DOCUMENT EXTRACT:
::::

Text: 1 John 3:1-7
Behold, what manner of love the Father hath bestowed upon us, that we should be called the sons of God: therefore the world knoweth us not, because it knew him not. Beloved, now are we the sons of God, and it doth not yet appear what we shall be: but we know that, when he shall appear, we shall be like him; for we shall see him as he is. And every man that hath this hope in him purifieth himself, even as he is pure. Whosoever committeth sin transgresseth also the law: for sin is the transgression of the law. And ye know that he was manifested to take away our sins; and in him is no sin. Whosoever abideth in him sinneth not; whosoever sinneth hath not seen him, neither known him. Little children, let no man deceive you: he that doeth righteousness is righteous, even as he is righteous.
I think much of what masqueraded as "faith" in my upbringing amounted to posing the question, "Do you believe in magic?" Do you believe that God created the world in seven days? Do you believe that man was created from dust and that woman was created from a rib bone? Could Jesus really walk on water and turn water into wine? The words "hocus pocus," used by magicians to pull rabbits out of hats, may come from the Latin phrase "hoc est corpus meum" -- which means "this is my body." This was the Latin phrase that supposedly transformed the Eucharistic wafers into the literal flesh of Christ. Do you believe that a piece of bread can actually turn into human flesh before your very eyes? In my upbringing, in order to have the kind of faith that saves, you needed to believe in this kind of magic.

::::

INFORMATION PROVIDED:
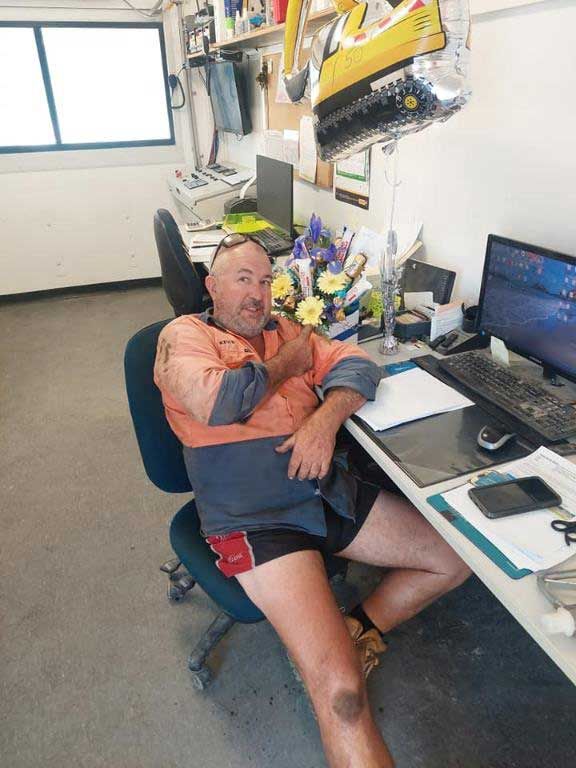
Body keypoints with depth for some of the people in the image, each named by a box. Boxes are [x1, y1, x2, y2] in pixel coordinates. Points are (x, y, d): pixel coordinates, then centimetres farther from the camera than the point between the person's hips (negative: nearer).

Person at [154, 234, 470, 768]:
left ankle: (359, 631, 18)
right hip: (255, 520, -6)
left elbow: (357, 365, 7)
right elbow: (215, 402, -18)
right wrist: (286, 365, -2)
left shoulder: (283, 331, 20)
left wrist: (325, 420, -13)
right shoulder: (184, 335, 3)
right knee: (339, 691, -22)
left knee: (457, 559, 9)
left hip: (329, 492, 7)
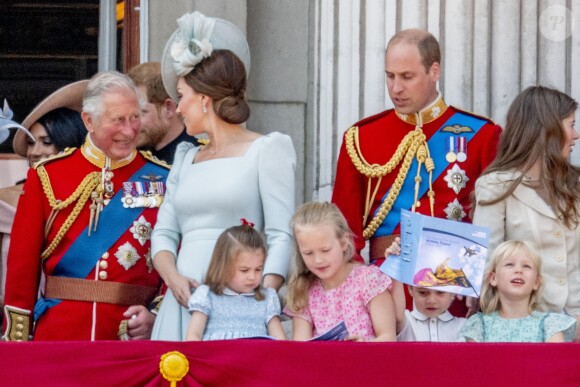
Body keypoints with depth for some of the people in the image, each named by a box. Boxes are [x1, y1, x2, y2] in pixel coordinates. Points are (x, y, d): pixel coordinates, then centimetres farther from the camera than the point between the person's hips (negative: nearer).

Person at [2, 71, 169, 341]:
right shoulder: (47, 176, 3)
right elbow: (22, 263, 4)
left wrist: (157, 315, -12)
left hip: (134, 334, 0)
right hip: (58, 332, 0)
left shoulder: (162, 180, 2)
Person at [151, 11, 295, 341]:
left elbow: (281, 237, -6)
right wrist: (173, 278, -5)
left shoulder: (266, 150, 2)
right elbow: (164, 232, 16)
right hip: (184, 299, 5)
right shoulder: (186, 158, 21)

::::

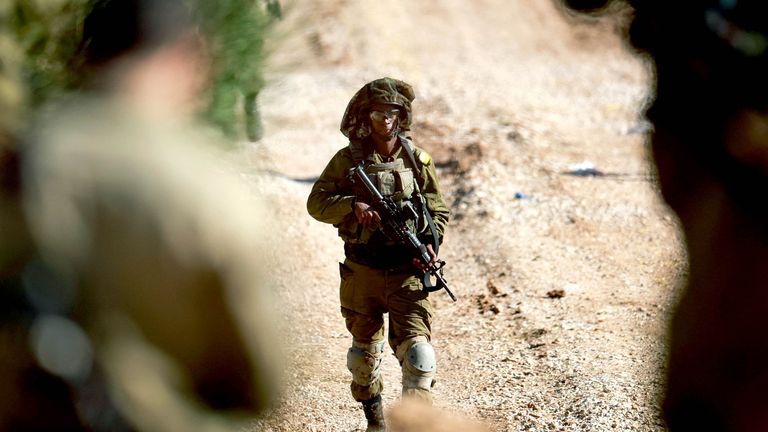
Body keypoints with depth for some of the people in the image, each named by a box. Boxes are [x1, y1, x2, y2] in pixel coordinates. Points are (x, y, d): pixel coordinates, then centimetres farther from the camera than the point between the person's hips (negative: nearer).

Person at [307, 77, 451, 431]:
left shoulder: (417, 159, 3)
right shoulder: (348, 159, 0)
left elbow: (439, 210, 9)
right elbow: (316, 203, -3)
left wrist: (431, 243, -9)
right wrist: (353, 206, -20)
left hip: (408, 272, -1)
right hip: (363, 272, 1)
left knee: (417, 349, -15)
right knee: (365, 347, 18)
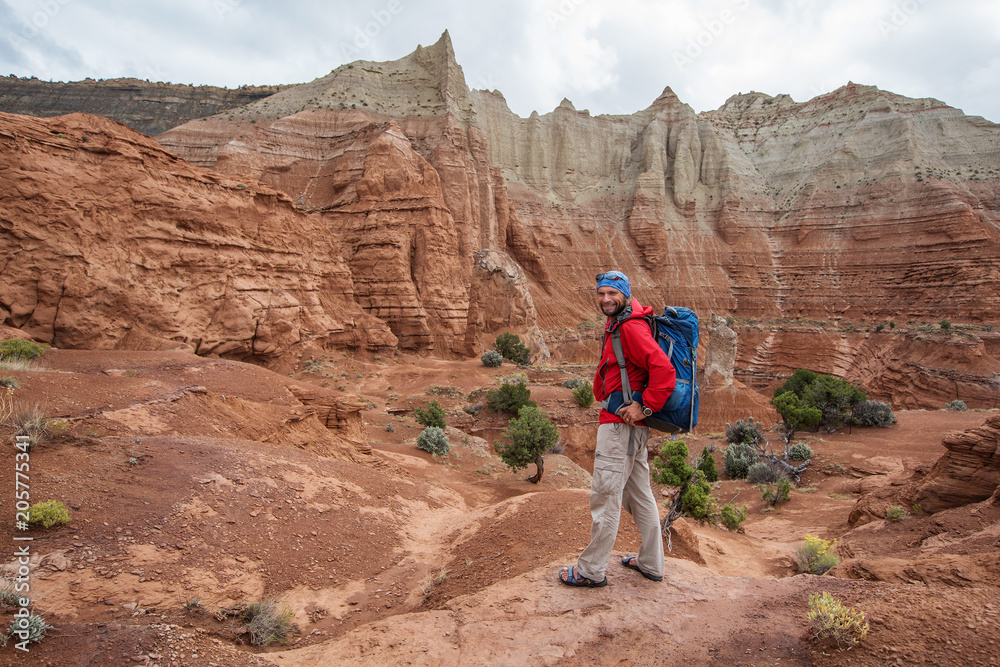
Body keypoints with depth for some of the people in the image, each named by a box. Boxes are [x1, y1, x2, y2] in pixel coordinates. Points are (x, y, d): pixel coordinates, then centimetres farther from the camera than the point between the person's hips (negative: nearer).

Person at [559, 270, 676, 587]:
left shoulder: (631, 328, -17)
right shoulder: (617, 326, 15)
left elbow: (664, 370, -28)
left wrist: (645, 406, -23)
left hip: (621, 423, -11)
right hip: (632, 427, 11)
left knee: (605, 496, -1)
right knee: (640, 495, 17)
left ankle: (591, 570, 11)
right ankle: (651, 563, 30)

::::

WHAT YOU SHOULD DO: Please update the 1 John 3:1-7 text by writing it out again from "I think much" through "kind of magic.", changing "upbringing" to "childhood" in that stretch.

ANSWER TO THE PROBLEM:
I think much of what masqueraded as "faith" in my childhood amounted to posing the question, "Do you believe in magic?" Do you believe that God created the world in seven days? Do you believe that man was created from dust and that woman was created from a rib bone? Could Jesus really walk on water and turn water into wine? The words "hocus pocus," used by magicians to pull rabbits out of hats, may come from the Latin phrase "hoc est corpus meum" -- which means "this is my body." This was the Latin phrase that supposedly transformed the Eucharistic wafers into the literal flesh of Christ. Do you believe that a piece of bread can actually turn into human flesh before your very eyes? In my childhood, in order to have the kind of faith that saves, you needed to believe in this kind of magic.